(Supplied entries)
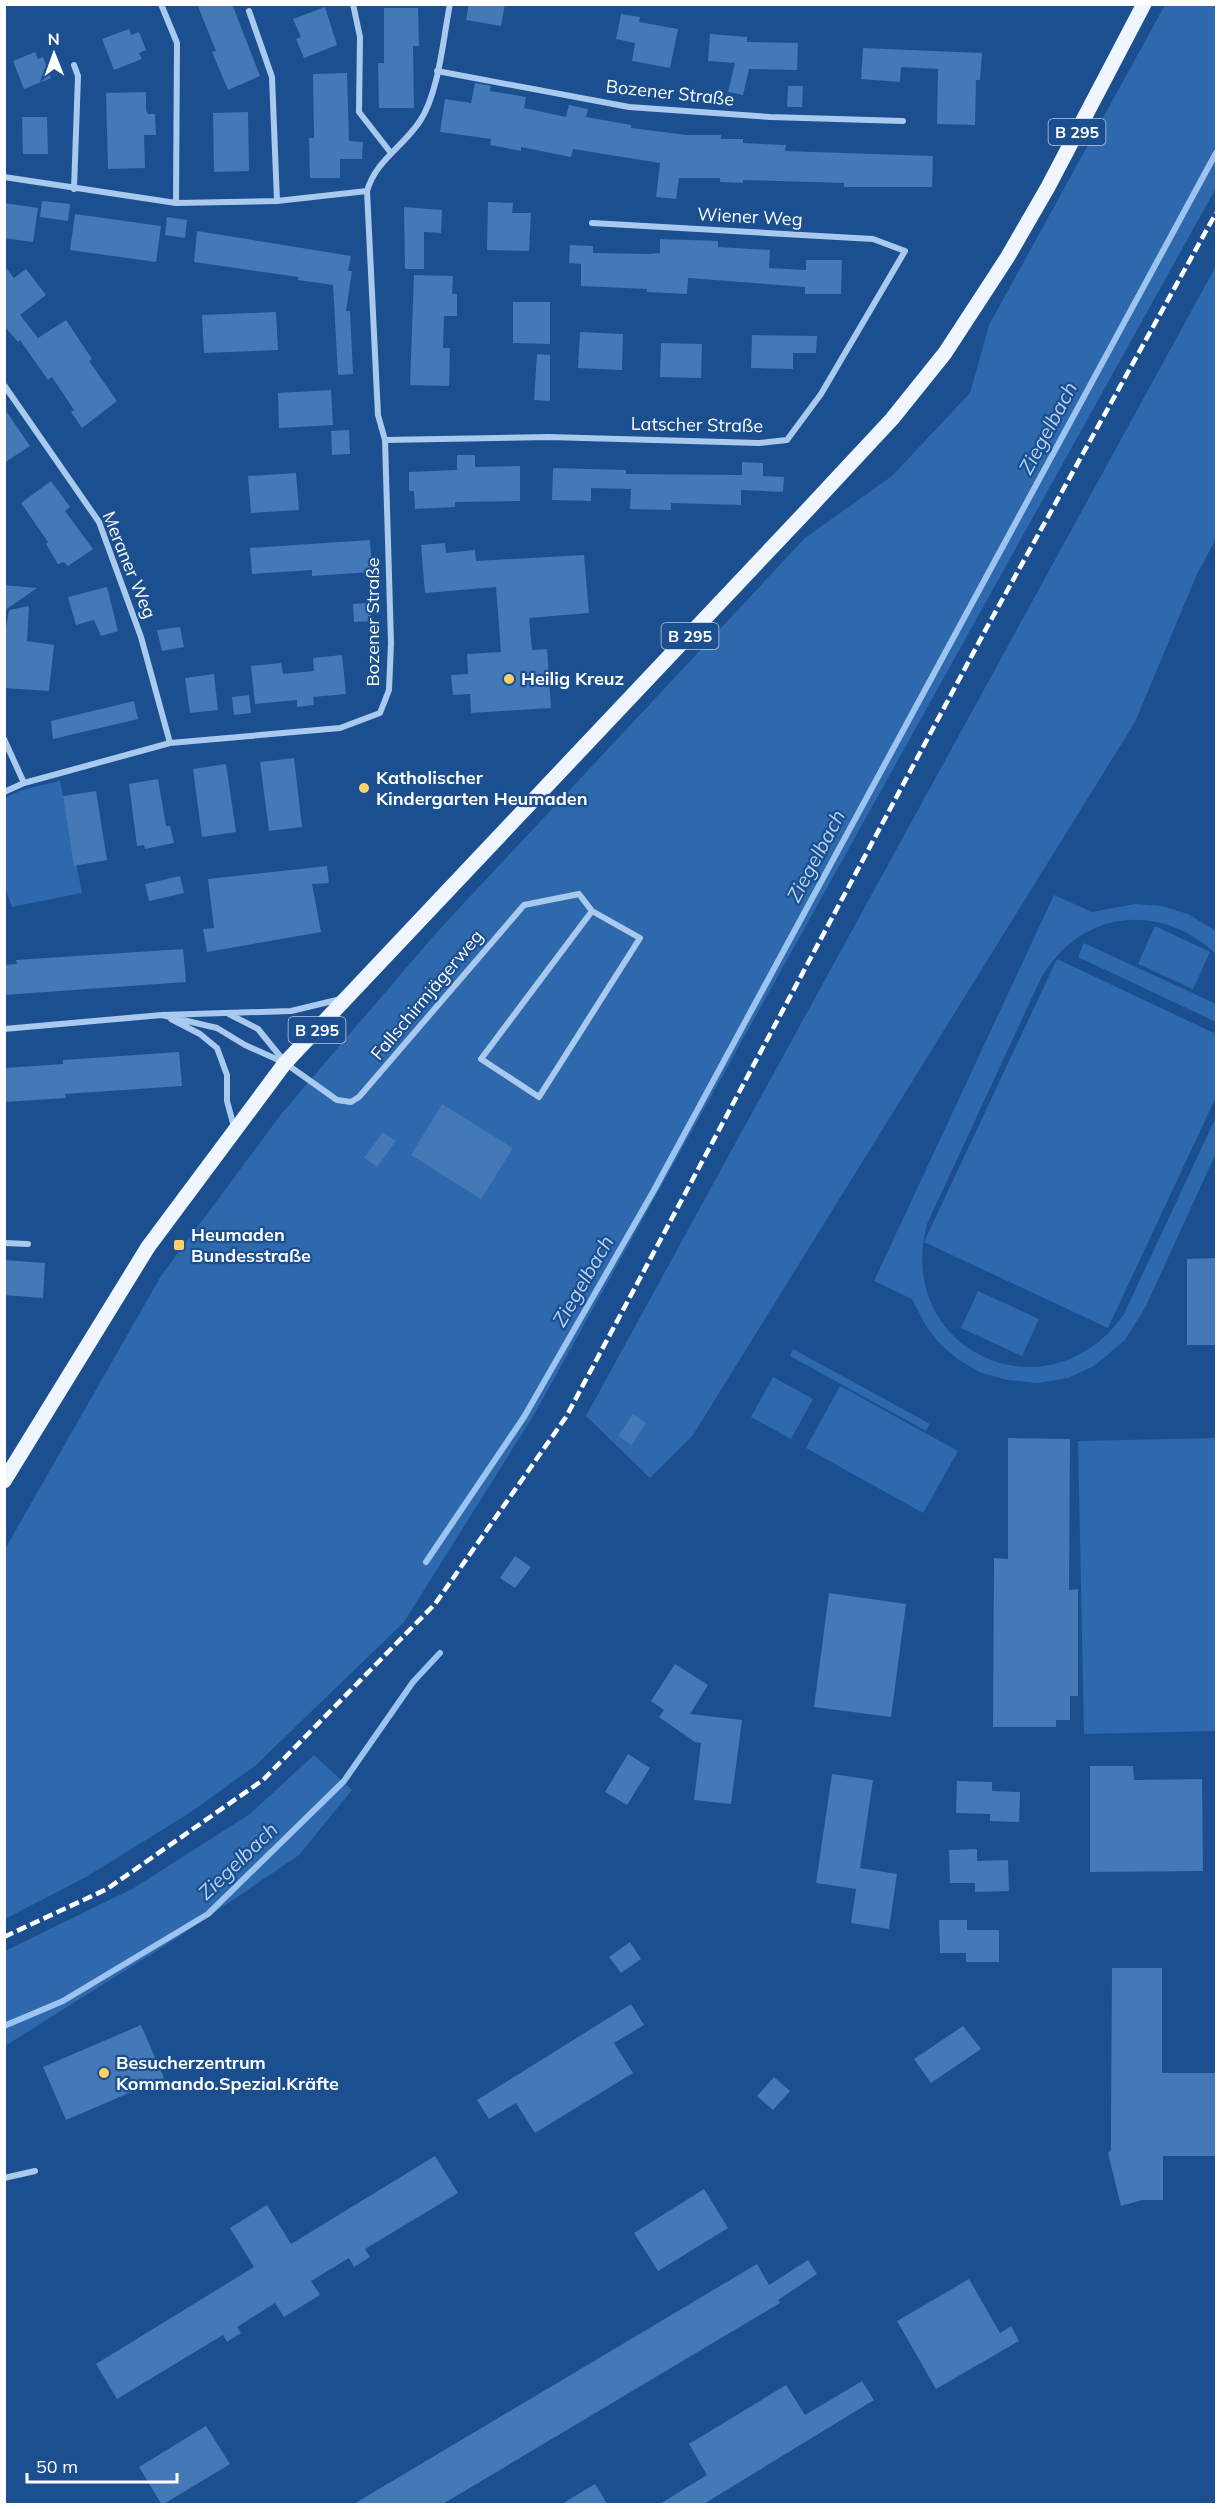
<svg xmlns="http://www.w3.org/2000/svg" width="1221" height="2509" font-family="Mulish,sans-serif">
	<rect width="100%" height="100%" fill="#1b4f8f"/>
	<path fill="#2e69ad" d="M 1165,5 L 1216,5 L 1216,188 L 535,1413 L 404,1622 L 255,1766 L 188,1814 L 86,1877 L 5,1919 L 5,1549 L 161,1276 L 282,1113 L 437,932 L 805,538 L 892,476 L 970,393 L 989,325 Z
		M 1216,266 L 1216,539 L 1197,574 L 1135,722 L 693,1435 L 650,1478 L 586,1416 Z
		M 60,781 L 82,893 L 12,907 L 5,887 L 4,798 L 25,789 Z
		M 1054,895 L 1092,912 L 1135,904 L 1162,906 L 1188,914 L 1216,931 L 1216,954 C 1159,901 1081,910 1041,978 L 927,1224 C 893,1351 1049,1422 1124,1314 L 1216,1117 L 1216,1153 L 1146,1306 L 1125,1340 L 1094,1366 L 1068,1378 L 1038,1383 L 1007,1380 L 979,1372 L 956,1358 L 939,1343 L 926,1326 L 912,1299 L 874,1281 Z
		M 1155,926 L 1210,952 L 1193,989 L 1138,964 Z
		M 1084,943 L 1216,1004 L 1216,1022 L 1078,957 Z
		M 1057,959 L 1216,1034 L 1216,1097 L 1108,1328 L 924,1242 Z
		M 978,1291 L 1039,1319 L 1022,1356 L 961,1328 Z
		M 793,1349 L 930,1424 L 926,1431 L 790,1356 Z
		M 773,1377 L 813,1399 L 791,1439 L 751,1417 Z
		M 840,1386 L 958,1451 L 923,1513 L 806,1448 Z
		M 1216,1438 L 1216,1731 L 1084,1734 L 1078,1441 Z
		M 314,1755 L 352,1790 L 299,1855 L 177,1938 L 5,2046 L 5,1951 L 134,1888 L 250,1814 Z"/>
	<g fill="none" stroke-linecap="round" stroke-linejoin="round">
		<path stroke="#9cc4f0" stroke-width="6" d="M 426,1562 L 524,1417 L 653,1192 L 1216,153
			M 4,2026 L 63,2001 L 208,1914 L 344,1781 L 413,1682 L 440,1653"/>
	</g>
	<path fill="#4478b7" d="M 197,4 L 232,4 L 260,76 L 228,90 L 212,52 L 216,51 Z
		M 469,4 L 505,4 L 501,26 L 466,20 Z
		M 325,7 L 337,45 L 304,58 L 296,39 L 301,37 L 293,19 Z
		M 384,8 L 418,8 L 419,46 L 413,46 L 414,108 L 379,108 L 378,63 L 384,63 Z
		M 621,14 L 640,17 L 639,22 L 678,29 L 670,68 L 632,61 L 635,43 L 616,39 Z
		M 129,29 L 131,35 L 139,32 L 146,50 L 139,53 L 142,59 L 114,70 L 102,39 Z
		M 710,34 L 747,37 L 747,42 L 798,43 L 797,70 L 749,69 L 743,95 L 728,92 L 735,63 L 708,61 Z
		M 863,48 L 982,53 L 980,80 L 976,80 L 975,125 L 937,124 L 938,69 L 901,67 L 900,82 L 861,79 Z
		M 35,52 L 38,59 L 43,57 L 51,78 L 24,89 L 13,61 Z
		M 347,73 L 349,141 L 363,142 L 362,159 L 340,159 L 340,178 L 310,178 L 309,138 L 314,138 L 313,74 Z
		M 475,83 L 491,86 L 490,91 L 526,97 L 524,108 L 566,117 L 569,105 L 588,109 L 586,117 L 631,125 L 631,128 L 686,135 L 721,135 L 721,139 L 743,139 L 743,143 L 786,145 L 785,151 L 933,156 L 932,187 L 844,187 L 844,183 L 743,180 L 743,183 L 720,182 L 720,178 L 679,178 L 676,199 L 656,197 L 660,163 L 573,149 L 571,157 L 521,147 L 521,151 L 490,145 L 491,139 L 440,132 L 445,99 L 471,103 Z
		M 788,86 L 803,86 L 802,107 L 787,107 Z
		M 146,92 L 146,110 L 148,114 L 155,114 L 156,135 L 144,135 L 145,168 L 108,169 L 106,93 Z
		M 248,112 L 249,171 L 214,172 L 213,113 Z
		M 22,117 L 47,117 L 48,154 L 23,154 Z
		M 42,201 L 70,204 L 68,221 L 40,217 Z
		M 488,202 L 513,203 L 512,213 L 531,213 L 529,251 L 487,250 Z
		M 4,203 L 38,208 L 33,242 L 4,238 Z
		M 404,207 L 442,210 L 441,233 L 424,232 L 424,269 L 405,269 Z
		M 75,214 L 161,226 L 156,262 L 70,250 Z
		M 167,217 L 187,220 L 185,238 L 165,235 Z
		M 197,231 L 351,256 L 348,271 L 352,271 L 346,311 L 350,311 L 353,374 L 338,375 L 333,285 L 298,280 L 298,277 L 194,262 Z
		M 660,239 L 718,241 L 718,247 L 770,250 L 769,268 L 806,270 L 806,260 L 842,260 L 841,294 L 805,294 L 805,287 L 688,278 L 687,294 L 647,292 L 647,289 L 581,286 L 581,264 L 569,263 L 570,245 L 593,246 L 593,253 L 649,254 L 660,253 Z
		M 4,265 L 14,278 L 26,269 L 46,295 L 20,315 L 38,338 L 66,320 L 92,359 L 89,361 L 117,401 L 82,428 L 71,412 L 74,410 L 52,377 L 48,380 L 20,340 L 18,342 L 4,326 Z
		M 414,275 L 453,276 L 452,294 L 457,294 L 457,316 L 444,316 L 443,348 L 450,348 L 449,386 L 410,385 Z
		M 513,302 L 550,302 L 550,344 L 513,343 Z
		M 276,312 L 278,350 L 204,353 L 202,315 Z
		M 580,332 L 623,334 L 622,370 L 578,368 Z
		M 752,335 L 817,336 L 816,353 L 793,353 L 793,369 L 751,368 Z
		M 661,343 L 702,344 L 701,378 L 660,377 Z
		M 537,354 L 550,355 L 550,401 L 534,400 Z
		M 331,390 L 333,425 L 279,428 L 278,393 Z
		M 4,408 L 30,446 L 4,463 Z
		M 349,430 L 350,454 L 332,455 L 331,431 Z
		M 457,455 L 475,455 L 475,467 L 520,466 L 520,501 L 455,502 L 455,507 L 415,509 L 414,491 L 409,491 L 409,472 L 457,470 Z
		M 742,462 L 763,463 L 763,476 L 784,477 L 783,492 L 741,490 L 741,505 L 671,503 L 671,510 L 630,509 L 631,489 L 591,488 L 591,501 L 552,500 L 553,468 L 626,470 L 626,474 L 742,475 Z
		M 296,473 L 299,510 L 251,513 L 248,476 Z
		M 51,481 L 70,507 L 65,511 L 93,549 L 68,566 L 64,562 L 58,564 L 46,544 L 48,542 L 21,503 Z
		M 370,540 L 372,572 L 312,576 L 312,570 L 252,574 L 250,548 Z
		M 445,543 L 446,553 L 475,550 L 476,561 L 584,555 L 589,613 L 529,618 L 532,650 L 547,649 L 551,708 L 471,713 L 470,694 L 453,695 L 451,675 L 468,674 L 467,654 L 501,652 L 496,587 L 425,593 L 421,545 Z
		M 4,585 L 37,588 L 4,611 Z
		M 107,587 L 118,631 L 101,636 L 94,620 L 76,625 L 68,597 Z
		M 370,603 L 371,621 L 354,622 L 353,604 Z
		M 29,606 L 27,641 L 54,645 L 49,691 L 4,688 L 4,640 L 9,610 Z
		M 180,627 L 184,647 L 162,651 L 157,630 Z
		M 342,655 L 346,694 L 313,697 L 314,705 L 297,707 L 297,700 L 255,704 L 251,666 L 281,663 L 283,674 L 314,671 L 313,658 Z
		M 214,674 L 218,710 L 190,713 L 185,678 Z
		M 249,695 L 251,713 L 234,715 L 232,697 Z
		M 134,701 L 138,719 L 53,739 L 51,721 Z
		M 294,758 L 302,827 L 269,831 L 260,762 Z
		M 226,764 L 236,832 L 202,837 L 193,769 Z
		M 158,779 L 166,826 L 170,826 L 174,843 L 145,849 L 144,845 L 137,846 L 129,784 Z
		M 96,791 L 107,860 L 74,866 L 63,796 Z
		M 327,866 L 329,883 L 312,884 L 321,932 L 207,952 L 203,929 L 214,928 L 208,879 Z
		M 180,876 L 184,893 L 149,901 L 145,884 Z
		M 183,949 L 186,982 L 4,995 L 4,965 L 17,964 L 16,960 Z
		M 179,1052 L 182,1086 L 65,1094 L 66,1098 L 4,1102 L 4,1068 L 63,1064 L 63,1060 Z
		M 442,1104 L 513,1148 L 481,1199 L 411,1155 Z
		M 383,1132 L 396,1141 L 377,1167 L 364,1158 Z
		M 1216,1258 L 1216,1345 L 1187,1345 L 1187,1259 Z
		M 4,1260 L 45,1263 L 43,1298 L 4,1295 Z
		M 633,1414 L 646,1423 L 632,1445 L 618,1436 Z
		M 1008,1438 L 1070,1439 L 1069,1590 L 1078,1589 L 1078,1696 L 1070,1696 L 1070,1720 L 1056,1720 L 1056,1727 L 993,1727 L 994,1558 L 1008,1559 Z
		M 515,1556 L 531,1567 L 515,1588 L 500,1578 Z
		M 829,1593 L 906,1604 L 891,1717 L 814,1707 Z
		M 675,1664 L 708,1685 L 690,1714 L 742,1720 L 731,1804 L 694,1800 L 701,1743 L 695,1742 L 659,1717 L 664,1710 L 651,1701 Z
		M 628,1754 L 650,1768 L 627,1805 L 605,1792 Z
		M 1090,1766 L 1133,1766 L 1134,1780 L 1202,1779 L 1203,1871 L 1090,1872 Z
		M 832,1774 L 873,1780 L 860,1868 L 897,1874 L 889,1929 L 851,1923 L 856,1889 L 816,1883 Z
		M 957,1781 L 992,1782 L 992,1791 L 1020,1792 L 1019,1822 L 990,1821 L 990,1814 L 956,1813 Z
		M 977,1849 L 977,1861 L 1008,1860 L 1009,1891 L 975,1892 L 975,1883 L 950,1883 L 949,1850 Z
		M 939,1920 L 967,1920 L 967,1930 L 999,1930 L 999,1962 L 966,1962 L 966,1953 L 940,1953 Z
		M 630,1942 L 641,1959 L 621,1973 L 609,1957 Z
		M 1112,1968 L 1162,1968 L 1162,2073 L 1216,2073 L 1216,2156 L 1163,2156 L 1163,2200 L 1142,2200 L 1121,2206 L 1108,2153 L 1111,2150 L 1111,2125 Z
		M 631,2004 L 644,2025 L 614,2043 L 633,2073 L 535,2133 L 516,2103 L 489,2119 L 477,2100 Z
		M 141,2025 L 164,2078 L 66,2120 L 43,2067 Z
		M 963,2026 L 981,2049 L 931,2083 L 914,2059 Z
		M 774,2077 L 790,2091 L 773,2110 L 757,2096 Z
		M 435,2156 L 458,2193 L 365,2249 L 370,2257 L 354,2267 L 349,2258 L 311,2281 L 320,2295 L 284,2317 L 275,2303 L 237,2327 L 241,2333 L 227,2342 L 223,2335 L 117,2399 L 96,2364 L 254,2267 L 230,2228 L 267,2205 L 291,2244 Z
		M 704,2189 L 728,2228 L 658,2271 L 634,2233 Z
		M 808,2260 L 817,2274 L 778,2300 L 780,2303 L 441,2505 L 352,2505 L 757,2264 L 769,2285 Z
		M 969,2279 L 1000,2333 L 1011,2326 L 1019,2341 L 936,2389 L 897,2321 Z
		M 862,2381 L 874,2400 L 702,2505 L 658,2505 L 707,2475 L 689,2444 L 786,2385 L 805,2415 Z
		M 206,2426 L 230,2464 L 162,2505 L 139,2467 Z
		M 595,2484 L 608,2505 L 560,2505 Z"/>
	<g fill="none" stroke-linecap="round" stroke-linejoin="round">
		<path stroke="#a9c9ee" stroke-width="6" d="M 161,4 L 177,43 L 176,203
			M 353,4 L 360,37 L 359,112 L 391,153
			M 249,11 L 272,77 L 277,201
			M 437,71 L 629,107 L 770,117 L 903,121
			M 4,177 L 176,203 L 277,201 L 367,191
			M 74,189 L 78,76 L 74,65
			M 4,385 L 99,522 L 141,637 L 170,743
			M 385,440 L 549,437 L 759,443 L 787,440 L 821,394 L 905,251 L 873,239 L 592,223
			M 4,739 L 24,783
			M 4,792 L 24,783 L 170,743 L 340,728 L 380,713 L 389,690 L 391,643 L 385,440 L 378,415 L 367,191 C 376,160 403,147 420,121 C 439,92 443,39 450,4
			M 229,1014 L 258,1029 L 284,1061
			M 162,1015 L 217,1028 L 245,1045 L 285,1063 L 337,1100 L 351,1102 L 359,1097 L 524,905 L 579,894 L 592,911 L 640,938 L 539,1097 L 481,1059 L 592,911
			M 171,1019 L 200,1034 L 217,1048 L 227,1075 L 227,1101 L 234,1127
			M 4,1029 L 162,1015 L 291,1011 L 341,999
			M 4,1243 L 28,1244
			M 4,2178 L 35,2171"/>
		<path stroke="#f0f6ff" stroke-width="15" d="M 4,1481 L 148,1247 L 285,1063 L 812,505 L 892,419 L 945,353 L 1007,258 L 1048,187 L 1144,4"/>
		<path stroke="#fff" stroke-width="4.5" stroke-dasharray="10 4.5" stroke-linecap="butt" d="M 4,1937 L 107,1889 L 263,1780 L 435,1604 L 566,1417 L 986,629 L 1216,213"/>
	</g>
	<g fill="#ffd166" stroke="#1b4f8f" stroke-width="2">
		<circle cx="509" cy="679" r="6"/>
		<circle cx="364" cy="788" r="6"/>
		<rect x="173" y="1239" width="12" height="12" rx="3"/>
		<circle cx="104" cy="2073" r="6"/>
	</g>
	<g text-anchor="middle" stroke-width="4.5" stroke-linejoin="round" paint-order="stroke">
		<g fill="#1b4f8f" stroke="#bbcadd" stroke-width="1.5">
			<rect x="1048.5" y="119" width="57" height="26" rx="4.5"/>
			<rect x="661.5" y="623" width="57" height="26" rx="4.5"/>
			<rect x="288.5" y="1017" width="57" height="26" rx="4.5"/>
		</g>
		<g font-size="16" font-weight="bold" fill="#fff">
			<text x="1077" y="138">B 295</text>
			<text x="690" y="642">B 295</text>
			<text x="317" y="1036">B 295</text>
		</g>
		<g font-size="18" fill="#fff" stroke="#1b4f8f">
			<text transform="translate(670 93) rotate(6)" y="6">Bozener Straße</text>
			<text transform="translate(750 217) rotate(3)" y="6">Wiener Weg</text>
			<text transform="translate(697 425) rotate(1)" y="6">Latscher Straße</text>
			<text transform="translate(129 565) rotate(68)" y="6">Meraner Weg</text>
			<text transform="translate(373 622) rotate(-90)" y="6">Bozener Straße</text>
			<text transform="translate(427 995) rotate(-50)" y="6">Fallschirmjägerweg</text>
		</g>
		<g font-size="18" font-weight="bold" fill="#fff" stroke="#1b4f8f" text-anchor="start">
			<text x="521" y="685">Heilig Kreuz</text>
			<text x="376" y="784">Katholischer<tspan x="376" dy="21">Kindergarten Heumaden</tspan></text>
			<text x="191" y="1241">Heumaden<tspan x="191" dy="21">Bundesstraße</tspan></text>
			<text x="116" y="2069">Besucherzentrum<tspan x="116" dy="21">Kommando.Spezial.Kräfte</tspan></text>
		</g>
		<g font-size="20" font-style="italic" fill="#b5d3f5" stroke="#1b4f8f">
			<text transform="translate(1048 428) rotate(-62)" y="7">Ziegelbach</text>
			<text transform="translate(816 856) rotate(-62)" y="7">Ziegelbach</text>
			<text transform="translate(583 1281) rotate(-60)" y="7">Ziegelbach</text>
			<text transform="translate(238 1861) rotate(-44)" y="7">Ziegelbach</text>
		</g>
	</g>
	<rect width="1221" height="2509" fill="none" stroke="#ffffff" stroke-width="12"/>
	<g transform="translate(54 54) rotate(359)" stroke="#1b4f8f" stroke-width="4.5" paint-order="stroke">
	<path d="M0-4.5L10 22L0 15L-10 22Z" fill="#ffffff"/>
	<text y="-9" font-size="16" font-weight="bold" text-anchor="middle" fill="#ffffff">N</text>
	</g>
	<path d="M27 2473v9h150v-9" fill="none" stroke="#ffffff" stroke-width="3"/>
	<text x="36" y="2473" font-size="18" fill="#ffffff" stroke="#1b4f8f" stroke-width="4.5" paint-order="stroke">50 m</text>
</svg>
(End Supplied entries)
● Directions: Among the records, find every line holding the word "middle" and copy it.

● Solved exercise:
	<g text-anchor="middle" stroke-width="4.5" stroke-linejoin="round" paint-order="stroke">
	<text y="-9" font-size="16" font-weight="bold" text-anchor="middle" fill="#ffffff">N</text>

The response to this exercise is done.